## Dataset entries
◆ ◆ ◆
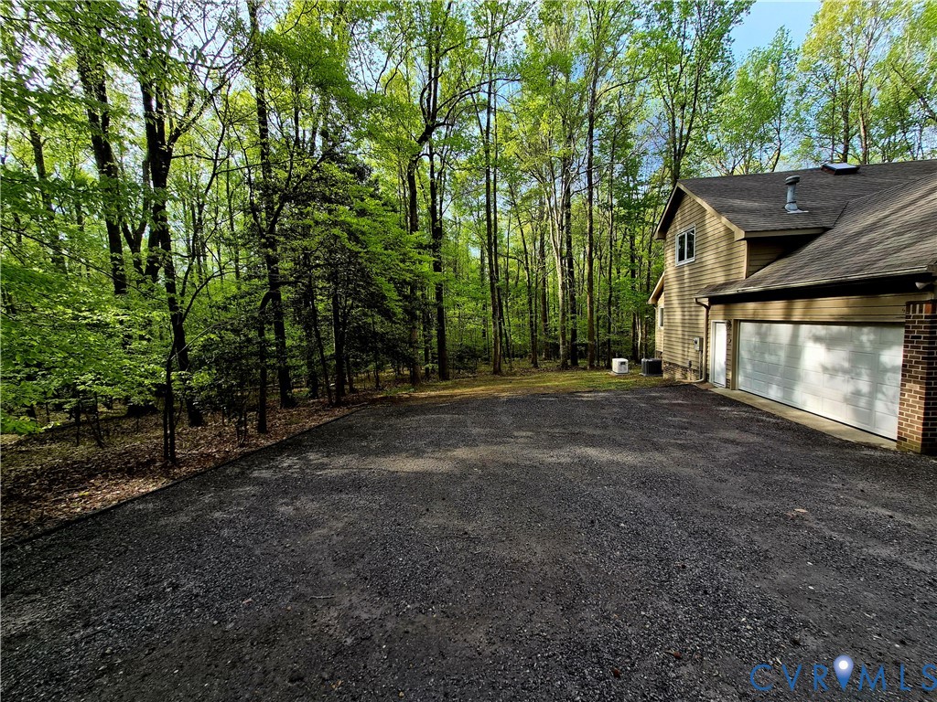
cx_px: 468
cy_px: 351
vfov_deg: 89.9
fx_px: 352
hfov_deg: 106.2
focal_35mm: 13
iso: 25
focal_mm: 1.7
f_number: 2.2
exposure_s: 1/256
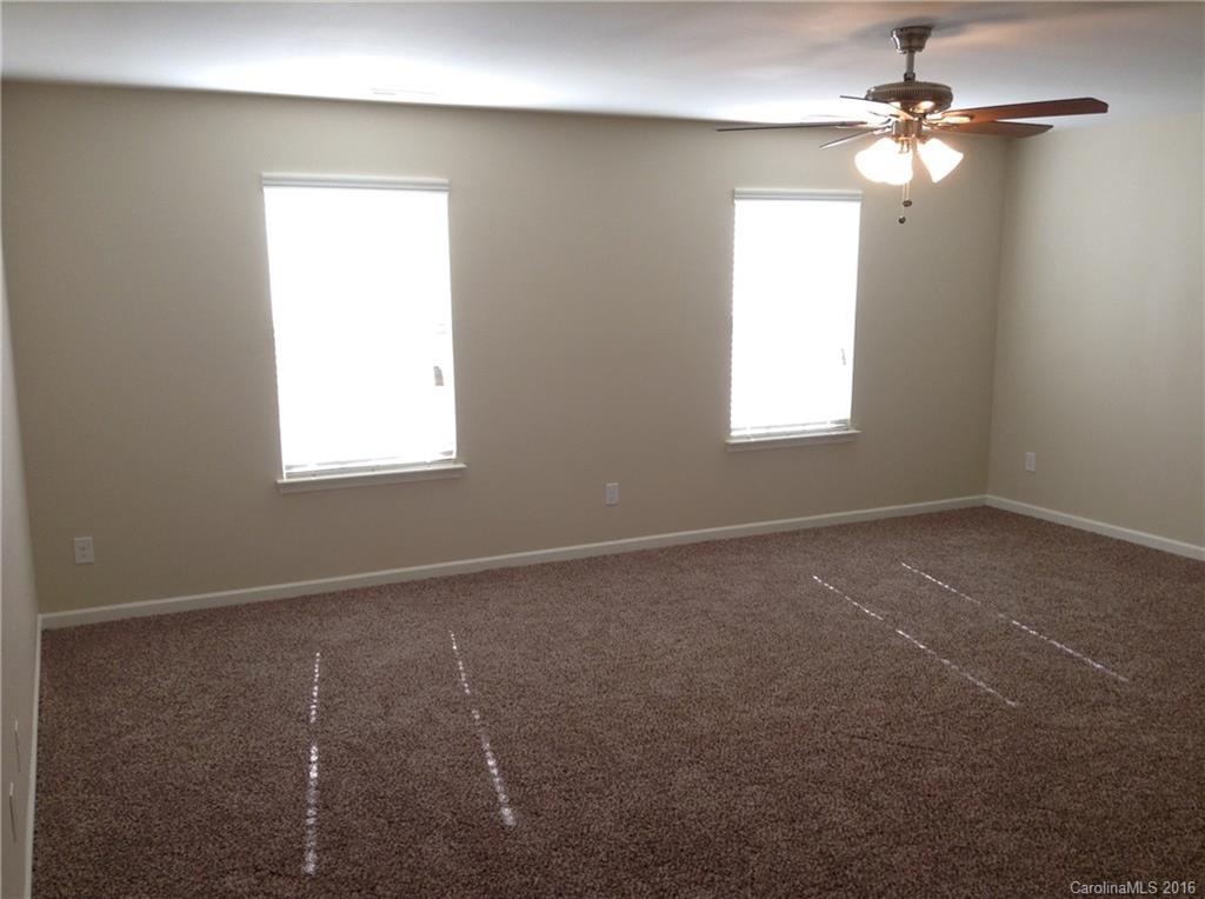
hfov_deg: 55.4
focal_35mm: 33
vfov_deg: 42.8
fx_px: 1147
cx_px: 602
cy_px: 450
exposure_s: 1/24
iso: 32
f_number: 2.4
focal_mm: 3.3
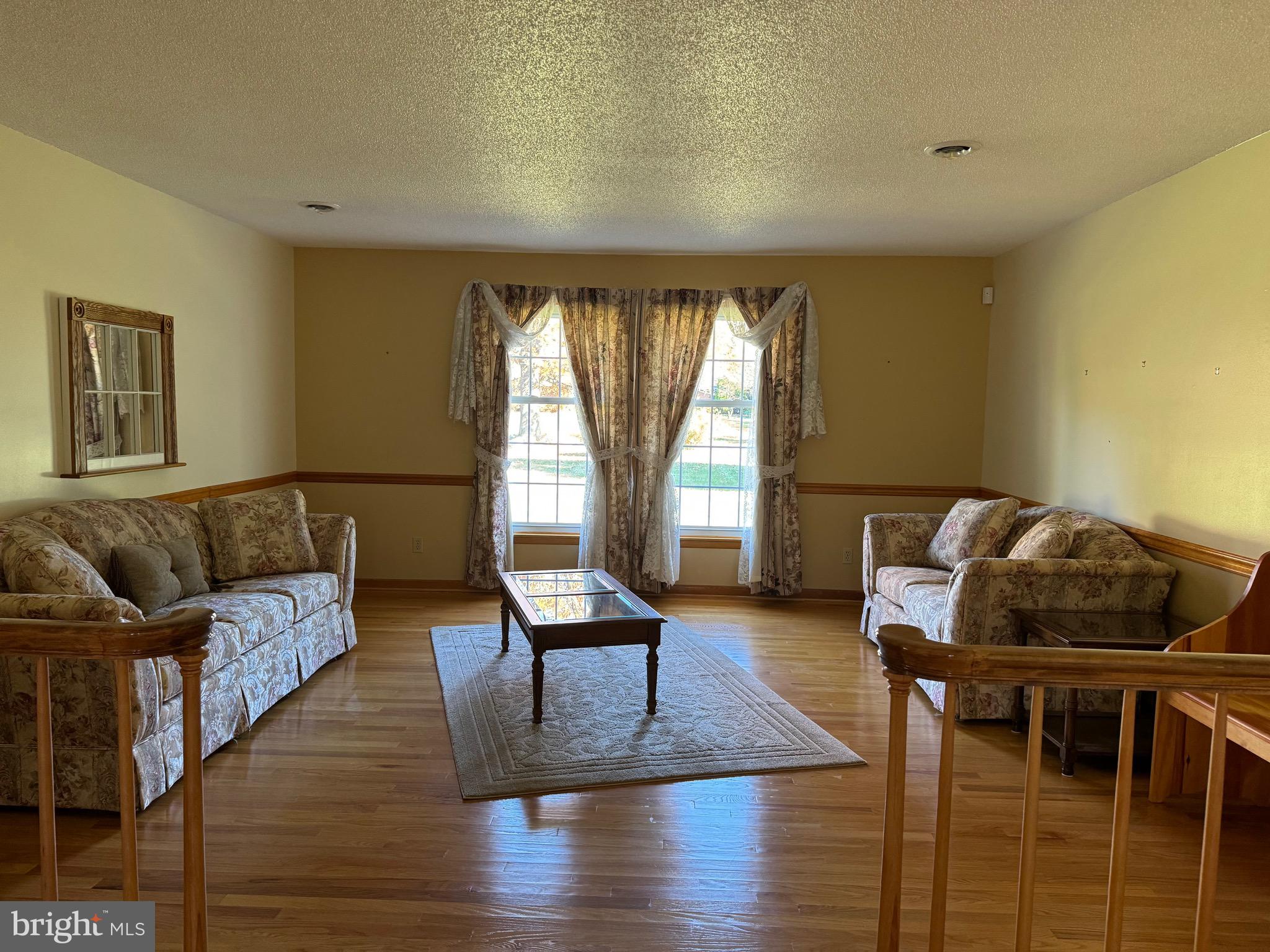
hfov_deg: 71.6
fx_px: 881
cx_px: 635
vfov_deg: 56.8
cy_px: 476
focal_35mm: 24
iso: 250
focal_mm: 6.76
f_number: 1.78
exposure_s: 1/60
◆ ◆ ◆
## WHAT TO WORK ON
Write out the data word for word. Any picture is to be skipped.

## SOLUTION
cx_px: 468
cy_px: 351
vfov_deg: 89.9
fx_px: 352
hfov_deg: 106.2
focal_35mm: 13
iso: 25
focal_mm: 1.7
f_number: 2.2
exposure_s: 1/256
hfov_deg: 55.4
focal_35mm: 33
vfov_deg: 42.8
fx_px: 1147
cx_px: 602
cy_px: 450
exposure_s: 1/24
iso: 32
f_number: 2.4
focal_mm: 3.3
hfov_deg: 71.6
fx_px: 881
cx_px: 635
vfov_deg: 56.8
cy_px: 476
focal_35mm: 24
iso: 250
focal_mm: 6.76
f_number: 1.78
exposure_s: 1/60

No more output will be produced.